DOCUMENT EXTRACT
2009-06-08 Thread David Ward

On 06/08/2009 04:36 PM, Devin Heitmueller wrote:

On Mon, Jun 8, 2009 at 4:20 PM, Steven Tothst...@kernellabs.com  wrote:
   

We're getting into the realm of 'do you need to amplify and/or debug your
cable network', and out of the realm of driver development.
 
Comcast is coming tomorrow to check out the signal quality.  They said 
that they expect to deliver SNR in the range of 33dB - 45dB to the 
premises.  I will let you know how that affects Linux captures.

Steven,

One thing that is interesting is that he is getting BER/UNC errors
even on ATSC, when he has a 30.2 dB signal.  While I agree that the
cable company could be sending a weak signal, 30 dB should be plenty
for ATSC.

Also, it's possible that the playback application/codec in question
poorly handles recovery from MPEG errors such as discontinuity, which
results in the experience appearing to be worse under Linux.

PROVIDED RECORDS
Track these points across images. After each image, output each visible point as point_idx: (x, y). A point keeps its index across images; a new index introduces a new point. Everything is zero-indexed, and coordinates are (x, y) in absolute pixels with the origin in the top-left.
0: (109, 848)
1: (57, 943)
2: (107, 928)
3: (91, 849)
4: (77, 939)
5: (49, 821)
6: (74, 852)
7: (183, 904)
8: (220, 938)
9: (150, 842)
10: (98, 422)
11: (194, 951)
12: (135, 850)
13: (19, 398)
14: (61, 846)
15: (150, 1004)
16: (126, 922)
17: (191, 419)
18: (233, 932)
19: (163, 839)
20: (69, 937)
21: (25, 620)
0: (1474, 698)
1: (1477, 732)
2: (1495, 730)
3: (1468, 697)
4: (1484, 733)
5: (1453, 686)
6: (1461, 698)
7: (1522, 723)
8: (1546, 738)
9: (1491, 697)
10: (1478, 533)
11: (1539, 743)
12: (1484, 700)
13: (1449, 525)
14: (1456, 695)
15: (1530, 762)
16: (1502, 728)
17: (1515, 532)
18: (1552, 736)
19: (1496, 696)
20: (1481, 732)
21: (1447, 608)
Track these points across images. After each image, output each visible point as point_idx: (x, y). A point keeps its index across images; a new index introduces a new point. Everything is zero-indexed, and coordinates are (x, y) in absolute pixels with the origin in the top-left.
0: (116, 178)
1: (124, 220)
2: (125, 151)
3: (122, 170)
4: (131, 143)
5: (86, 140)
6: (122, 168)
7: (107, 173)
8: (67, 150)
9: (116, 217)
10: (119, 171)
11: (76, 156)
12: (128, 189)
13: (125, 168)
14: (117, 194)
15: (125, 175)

TASKS FOR THIS EXERCISE
(1) According to the email thread, what SNR range does Comcast expect to deliver to the premises?
(2) Convert the stretch of the records from their start through the line containing "1: (57, 943)" into a JSON list of strings, one string per line, leaving out blank lines.
The email thread and the records are independent of each other.

EXERCISE RESULTS
(1) 33dB to 45dB.

(2)
[
  "Track these points across images. After each image, output each visible point as point_idx: (x, y). A point keeps its index across images; a new index introduces a new point. Everything is zero-indexed, and coordinates are (x, y) in absolute pixels with the origin in the top-left.",
  "0: (109, 848)",
  "1: (57, 943)"
]